Input data |
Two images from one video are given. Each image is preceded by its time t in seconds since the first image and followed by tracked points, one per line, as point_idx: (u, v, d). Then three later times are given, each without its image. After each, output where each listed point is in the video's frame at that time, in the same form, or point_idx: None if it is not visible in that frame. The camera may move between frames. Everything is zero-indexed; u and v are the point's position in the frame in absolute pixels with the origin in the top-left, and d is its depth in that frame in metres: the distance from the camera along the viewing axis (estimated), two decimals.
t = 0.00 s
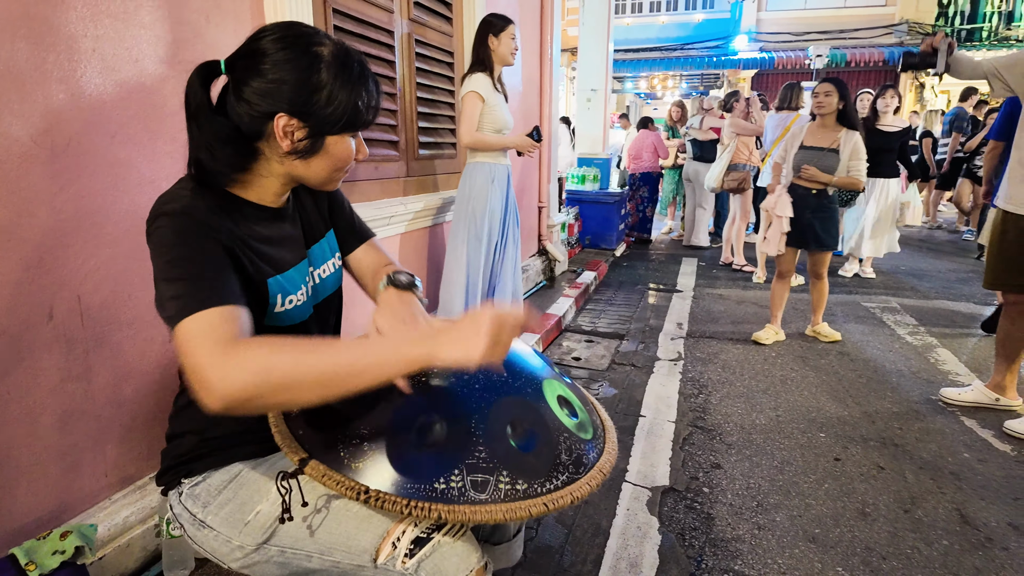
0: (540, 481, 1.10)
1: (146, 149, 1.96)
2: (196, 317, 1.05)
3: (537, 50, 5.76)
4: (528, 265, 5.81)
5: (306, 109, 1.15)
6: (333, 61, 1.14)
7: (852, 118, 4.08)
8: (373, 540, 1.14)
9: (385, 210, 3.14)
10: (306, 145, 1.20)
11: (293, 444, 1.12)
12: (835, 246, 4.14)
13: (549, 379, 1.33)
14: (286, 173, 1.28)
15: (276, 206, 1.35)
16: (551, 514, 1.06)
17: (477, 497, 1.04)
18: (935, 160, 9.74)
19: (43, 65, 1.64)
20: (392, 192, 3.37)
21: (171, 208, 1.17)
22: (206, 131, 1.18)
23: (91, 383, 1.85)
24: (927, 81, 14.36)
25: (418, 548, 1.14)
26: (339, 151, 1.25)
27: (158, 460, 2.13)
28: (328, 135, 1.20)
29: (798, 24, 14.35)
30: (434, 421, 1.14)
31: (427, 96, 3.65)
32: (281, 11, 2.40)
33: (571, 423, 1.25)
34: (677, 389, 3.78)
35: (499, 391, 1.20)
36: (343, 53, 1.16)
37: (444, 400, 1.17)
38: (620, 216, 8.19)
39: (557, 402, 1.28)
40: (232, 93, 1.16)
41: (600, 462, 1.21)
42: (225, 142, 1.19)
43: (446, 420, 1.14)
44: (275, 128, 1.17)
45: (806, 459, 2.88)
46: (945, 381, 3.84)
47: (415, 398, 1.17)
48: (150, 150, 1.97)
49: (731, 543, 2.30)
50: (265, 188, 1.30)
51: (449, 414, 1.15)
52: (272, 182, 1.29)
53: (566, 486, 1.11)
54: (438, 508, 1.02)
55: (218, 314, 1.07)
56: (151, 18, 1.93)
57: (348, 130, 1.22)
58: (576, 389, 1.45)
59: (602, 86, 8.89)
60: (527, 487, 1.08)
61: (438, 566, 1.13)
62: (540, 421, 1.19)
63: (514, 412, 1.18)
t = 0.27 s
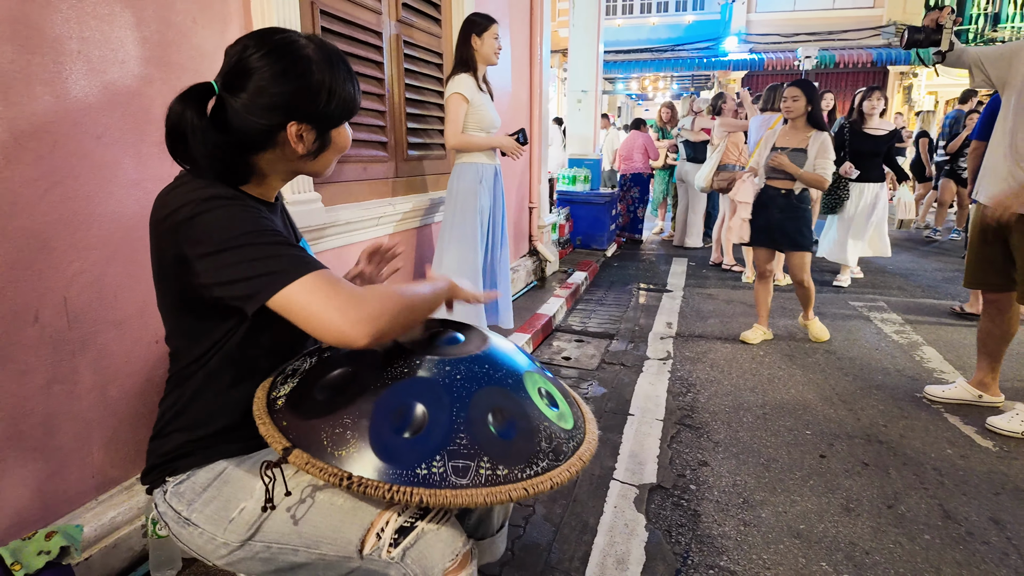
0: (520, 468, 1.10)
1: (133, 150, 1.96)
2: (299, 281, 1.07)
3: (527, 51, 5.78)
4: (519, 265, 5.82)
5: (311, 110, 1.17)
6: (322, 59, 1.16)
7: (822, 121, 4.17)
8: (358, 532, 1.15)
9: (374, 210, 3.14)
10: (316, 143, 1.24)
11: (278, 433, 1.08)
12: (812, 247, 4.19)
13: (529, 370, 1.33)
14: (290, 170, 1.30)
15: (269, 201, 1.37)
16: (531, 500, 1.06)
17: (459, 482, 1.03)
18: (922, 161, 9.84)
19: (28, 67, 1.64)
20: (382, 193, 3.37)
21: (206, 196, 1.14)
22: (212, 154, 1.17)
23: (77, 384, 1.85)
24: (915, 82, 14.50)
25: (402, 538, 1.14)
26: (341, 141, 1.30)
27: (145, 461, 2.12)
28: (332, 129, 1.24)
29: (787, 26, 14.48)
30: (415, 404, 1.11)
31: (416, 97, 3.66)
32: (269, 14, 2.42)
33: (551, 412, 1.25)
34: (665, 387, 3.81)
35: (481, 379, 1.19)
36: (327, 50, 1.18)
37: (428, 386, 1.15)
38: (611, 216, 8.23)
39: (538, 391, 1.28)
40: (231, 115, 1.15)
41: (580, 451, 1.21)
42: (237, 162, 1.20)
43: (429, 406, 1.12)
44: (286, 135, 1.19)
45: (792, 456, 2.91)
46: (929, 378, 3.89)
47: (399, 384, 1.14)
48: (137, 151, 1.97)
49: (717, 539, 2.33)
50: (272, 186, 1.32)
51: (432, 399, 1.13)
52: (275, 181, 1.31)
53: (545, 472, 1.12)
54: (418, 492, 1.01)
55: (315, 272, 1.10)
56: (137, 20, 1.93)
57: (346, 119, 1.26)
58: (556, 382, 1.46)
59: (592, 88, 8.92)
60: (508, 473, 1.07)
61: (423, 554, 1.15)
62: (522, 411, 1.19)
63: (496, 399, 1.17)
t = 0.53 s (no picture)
0: (494, 471, 1.04)
1: (110, 154, 1.93)
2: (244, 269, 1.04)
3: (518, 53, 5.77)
4: (511, 267, 5.80)
5: (284, 108, 1.15)
6: (293, 59, 1.14)
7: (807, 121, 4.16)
8: (329, 537, 1.10)
9: (360, 212, 3.11)
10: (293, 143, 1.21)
11: (249, 441, 1.03)
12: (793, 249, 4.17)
13: (506, 372, 1.28)
14: (266, 171, 1.26)
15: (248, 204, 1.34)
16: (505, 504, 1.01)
17: (431, 488, 0.98)
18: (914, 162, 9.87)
19: None
20: (369, 195, 3.35)
21: (176, 185, 1.11)
22: (187, 155, 1.14)
23: (52, 390, 1.82)
24: (908, 83, 14.54)
25: (374, 543, 1.10)
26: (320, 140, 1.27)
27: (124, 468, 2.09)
28: (310, 128, 1.22)
29: (781, 27, 14.51)
30: (388, 409, 1.07)
31: (403, 98, 3.64)
32: (251, 16, 2.34)
33: (527, 414, 1.20)
34: (654, 389, 3.80)
35: (456, 382, 1.14)
36: (298, 50, 1.16)
37: (399, 390, 1.10)
38: (603, 217, 8.22)
39: (514, 394, 1.23)
40: (207, 120, 1.12)
41: (555, 453, 1.15)
42: (214, 165, 1.17)
43: (401, 410, 1.07)
44: (262, 135, 1.17)
45: (778, 459, 2.90)
46: (918, 380, 3.89)
47: (371, 389, 1.10)
48: (114, 155, 1.94)
49: (701, 543, 2.32)
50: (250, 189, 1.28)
51: (404, 403, 1.08)
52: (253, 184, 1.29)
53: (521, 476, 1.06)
54: (388, 499, 0.96)
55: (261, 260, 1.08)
56: (113, 22, 1.91)
57: (322, 117, 1.24)
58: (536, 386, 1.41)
59: (585, 88, 8.91)
60: (482, 477, 1.02)
61: (395, 558, 1.11)
62: (497, 414, 1.14)
63: (470, 401, 1.12)
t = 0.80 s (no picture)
0: (452, 499, 1.02)
1: (79, 158, 1.87)
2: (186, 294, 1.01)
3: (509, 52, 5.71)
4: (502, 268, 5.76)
5: (235, 103, 1.11)
6: (243, 51, 1.10)
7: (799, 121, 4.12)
8: (278, 564, 1.02)
9: (342, 216, 3.06)
10: (247, 139, 1.18)
11: (195, 463, 1.00)
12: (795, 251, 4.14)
13: (475, 388, 1.23)
14: (221, 168, 1.23)
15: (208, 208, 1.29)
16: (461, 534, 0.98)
17: (382, 518, 0.96)
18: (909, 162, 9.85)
19: None
20: (353, 197, 3.29)
21: (114, 193, 1.07)
22: (134, 153, 1.10)
23: (17, 401, 1.77)
24: (903, 82, 14.54)
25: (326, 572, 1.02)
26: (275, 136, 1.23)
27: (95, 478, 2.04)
28: (263, 121, 1.19)
29: (776, 27, 14.48)
30: (340, 432, 1.03)
31: (389, 99, 3.58)
32: (227, 13, 2.27)
33: (493, 434, 1.16)
34: (644, 392, 3.76)
35: (415, 403, 1.10)
36: (250, 42, 1.13)
37: (355, 411, 1.06)
38: (597, 218, 8.18)
39: (481, 411, 1.18)
40: (154, 118, 1.09)
41: (522, 477, 1.12)
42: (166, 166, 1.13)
43: (355, 433, 1.03)
44: (214, 130, 1.13)
45: (768, 464, 2.87)
46: (910, 382, 3.85)
47: (325, 409, 1.06)
48: (83, 158, 1.88)
49: (687, 552, 2.28)
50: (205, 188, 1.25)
51: (359, 426, 1.04)
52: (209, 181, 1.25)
53: (480, 504, 1.04)
54: (337, 531, 0.93)
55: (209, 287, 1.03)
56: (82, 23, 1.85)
57: (276, 112, 1.20)
58: (510, 400, 1.36)
59: (579, 88, 8.88)
60: (437, 506, 1.00)
61: None
62: (460, 436, 1.10)
63: (430, 423, 1.08)
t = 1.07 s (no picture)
0: (418, 526, 0.96)
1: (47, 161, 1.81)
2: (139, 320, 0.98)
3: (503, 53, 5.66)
4: (496, 271, 5.70)
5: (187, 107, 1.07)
6: (198, 54, 1.06)
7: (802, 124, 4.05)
8: None
9: (328, 220, 3.00)
10: (201, 144, 1.13)
11: (145, 490, 0.94)
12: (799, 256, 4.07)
13: (446, 406, 1.19)
14: (174, 176, 1.20)
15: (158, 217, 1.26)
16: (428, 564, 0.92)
17: (342, 548, 0.90)
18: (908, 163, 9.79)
19: None
20: (340, 199, 3.24)
21: (54, 210, 1.03)
22: (75, 159, 1.04)
23: None
24: (902, 83, 14.49)
25: None
26: (232, 142, 1.18)
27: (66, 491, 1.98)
28: (218, 127, 1.14)
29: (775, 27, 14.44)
30: (298, 457, 0.98)
31: (378, 100, 3.52)
32: (205, 15, 2.20)
33: (465, 455, 1.11)
34: (638, 398, 3.70)
35: (380, 424, 1.05)
36: (207, 45, 1.09)
37: (315, 433, 1.01)
38: (594, 219, 8.13)
39: (451, 431, 1.13)
40: (98, 123, 1.04)
41: (496, 499, 1.07)
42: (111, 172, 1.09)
43: (315, 456, 0.98)
44: (163, 136, 1.09)
45: (761, 472, 2.81)
46: (907, 388, 3.80)
47: (283, 432, 1.01)
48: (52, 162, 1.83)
49: (677, 565, 2.22)
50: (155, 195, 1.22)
51: (319, 449, 0.99)
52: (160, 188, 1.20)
53: (448, 530, 0.97)
54: (292, 563, 0.86)
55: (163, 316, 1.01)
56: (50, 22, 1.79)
57: (233, 117, 1.16)
58: (488, 420, 1.32)
59: (575, 89, 8.83)
60: (402, 534, 0.94)
61: None
62: (427, 457, 1.04)
63: (396, 444, 1.03)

Aim of the task | Reproduce, word for word, only the lines in the records above from the line with "36: (343, 53, 1.16)" through the line with "35: (481, 379, 1.19)", including both ends; omit the pictures.

Solution for this problem |
36: (343, 53, 1.16)
37: (444, 400, 1.17)
38: (620, 216, 8.19)
39: (557, 402, 1.28)
40: (232, 93, 1.16)
41: (600, 462, 1.21)
42: (225, 142, 1.19)
43: (446, 420, 1.14)
44: (275, 128, 1.17)
45: (806, 459, 2.88)
46: (945, 381, 3.84)
47: (415, 398, 1.17)
48: (150, 150, 1.97)
49: (731, 543, 2.30)
50: (265, 188, 1.30)
51: (449, 414, 1.15)
52: (272, 182, 1.29)
53: (566, 486, 1.11)
54: (438, 508, 1.02)
55: (218, 314, 1.07)
56: (151, 18, 1.93)
57: (348, 130, 1.22)
58: (576, 389, 1.45)
59: (602, 86, 8.89)
60: (527, 487, 1.08)
61: (438, 566, 1.13)
62: (540, 421, 1.19)
63: (514, 412, 1.18)
t = 0.27 s
0: (520, 468, 1.10)
1: (133, 150, 1.96)
2: (299, 281, 1.07)
3: (527, 51, 5.78)
4: (519, 265, 5.82)
5: (311, 110, 1.17)
6: (322, 59, 1.16)
7: (822, 121, 4.17)
8: (358, 532, 1.15)
9: (374, 210, 3.14)
10: (316, 143, 1.24)
11: (278, 433, 1.08)
12: (812, 247, 4.19)
13: (529, 370, 1.33)
14: (290, 170, 1.30)
15: (269, 201, 1.37)
16: (531, 500, 1.06)
17: (459, 482, 1.03)
18: (922, 161, 9.84)
19: (28, 67, 1.64)
20: (382, 193, 3.37)
21: (206, 196, 1.14)
22: (212, 154, 1.17)
23: (77, 384, 1.85)
24: (915, 82, 14.50)
25: (402, 538, 1.14)
26: (341, 141, 1.30)
27: (145, 461, 2.12)
28: (332, 129, 1.24)
29: (787, 26, 14.48)
30: (415, 404, 1.11)
31: (416, 97, 3.66)
32: (269, 14, 2.42)
33: (551, 412, 1.25)
34: (665, 387, 3.81)
35: (481, 379, 1.19)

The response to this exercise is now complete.